James Stewart
MS. LMHC
I’m a therapist and Pacific Northwest native—raised in Olympia and now based in Shelton, Washington. I work primarily with high-functioning adults who are dealing with real-world pressure: burnout, trauma, identity strain, and the kinds of problems that don’t have easy answers. A lot of my clients are medical professionals, military and first responders, or gifted and neurodivergent folks who don’t quite fit into standard boxes.
I’ve been in the field since 2016 and have worked across community mental health, family crisis intervention, in-home services, intensive care coordination, and developmental disability support. I opened my private practice in 2022. Before all that, I had a short stint in the USMC (cut short by injury) and worked as a personal trainer while finishing school—so I tend to think in terms of systems, consistency, and what actually works over time.
My approach pulls from existential humanism, positive psychology, and positive disintegration, with a practical, systems-oriented lens. Translation: I treat people like adults, assume they’re capable of more than they’ve been told, and help them build a life that functions—not just one that looks good from the outside. Also, yes, we’re allowed to laugh sometimes. Therapy doesn’t have to feel like a dentist appointment.
Outside of clinical work, I’m usually tinkering with some kind of project—cognitive systems, psychometrics, writing, or building out tabletop RPG ideas that may or may not ever see daylight.
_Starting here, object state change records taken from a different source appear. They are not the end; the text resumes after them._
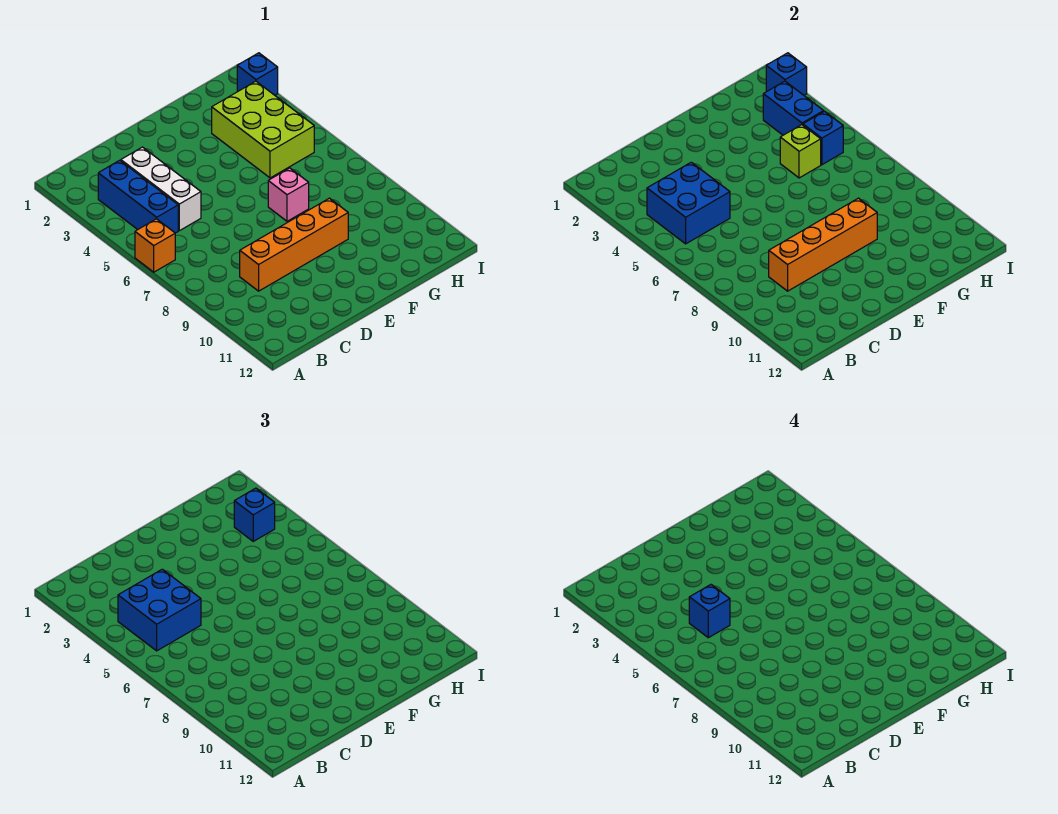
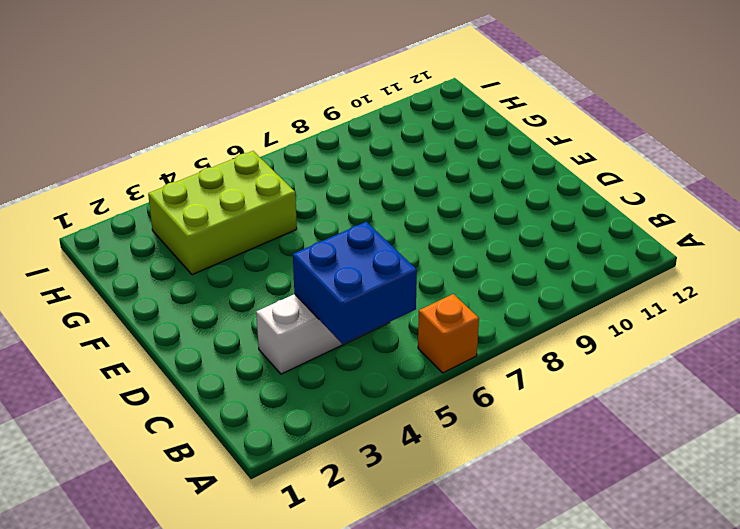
none -> blue 1x3 brick [98,160,178,233]
none -> orange 1x4 brick [240,198,348,291]
none -> pink 1x1 brick [268,168,309,221]

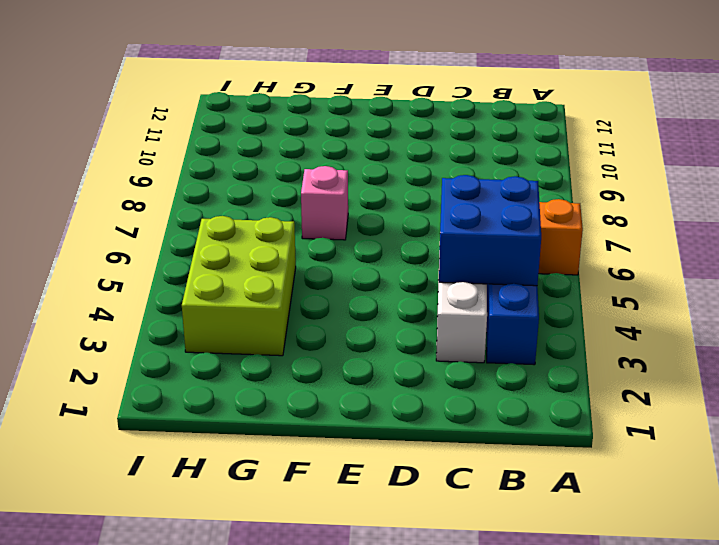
none -> orange 1x4 brick [240,198,348,291]
none -> blue 1x1 brick [237,53,278,95]
none -> orange 1x4 brick [769,198,877,291]

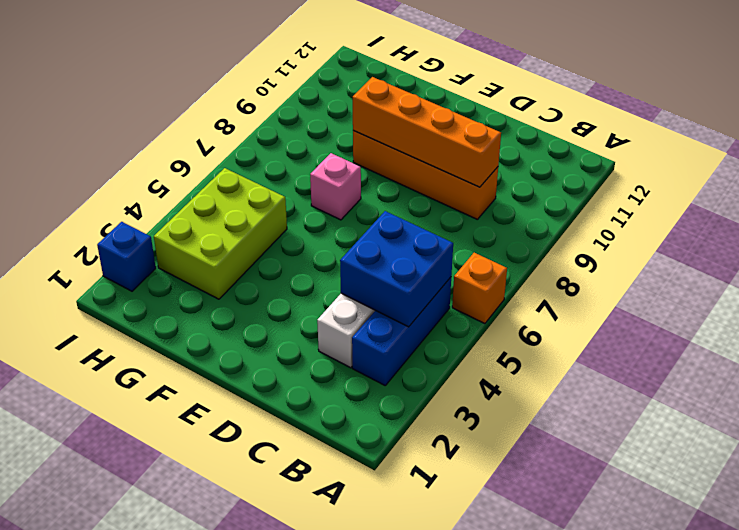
none -> lime 1x1 brick [780,125,821,178]
none -> blue 1x2 brick [763,81,824,135]
none -> blue 1x1 brick [803,111,843,165]

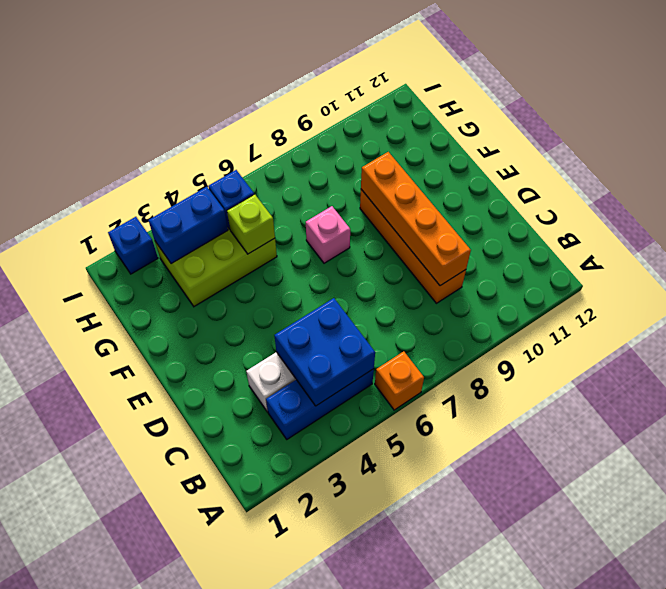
none -> blue 1x1 brick [766,53,807,95]
none -> blue 2x2 brick [118,569,201,651]
none -> blue 1x1 brick [234,488,275,541]

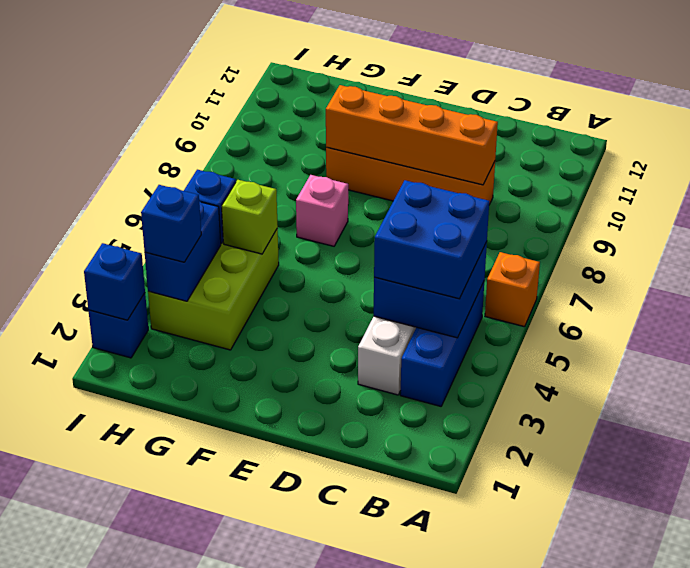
none -> blue 1x1 brick [689,585,730,638]

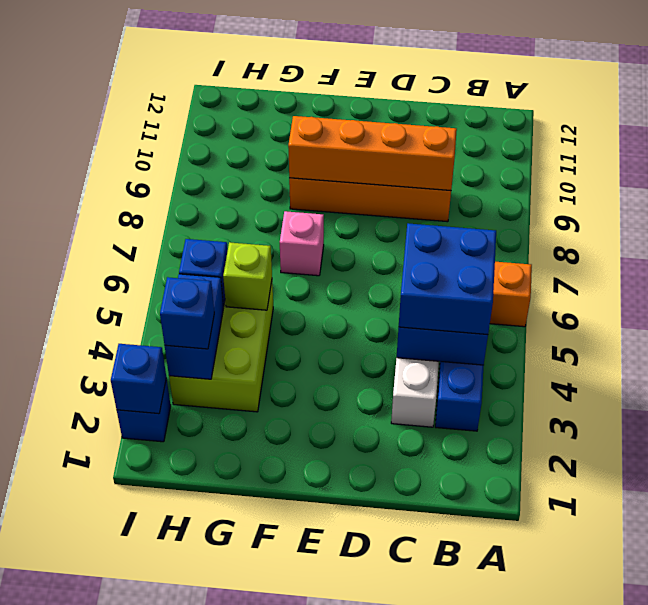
none -> blue 1x1 brick [689,585,730,638]

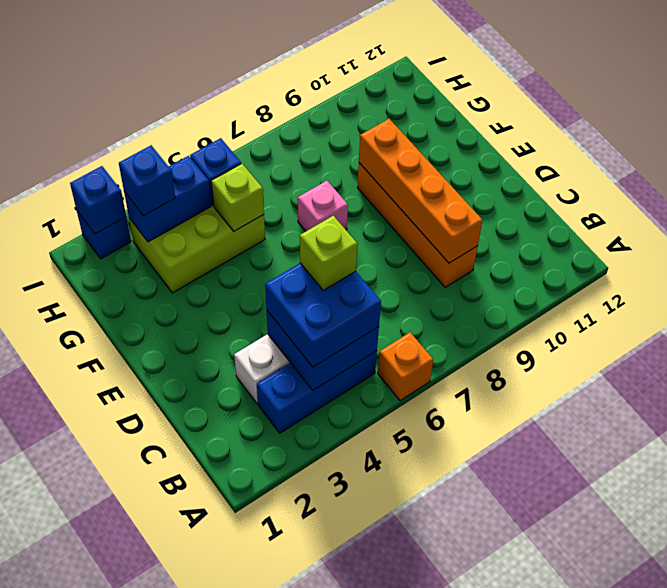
lime 1x1 brick [300,216,357,290] -> blue 1x1 brick [689,585,730,638]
I’ve always liked strategy and story-driven systems (chess, D&D, etc.), partly because they’re fun and partly because they’re a surprisingly good way to think about real life.
I’m also a husband and a father. My wife and daughter and I live on a small farm, where we spend a lot of time gardening, raising animals, and figuring out (sometimes by trial and error) what we’re doing. Fatherhood has been one of the most meaningful and humbling roles I’ve taken on—it turns out kids don’t care about your theories, only whether you show up.
When I’m not working, I tend toward things that are tangible and a little stubborn: traditional longbow shooting, bushcraft, and an ongoing interest in medieval history. Sci-fi and fantasy are where I recharge; the woods are where I reset.
This work matters to me. It’s a privilege to sit with people in difficult seasons and help them get unstuck, think clearly, and move forward—ideally with a little more stability and a little less chaos than when they started.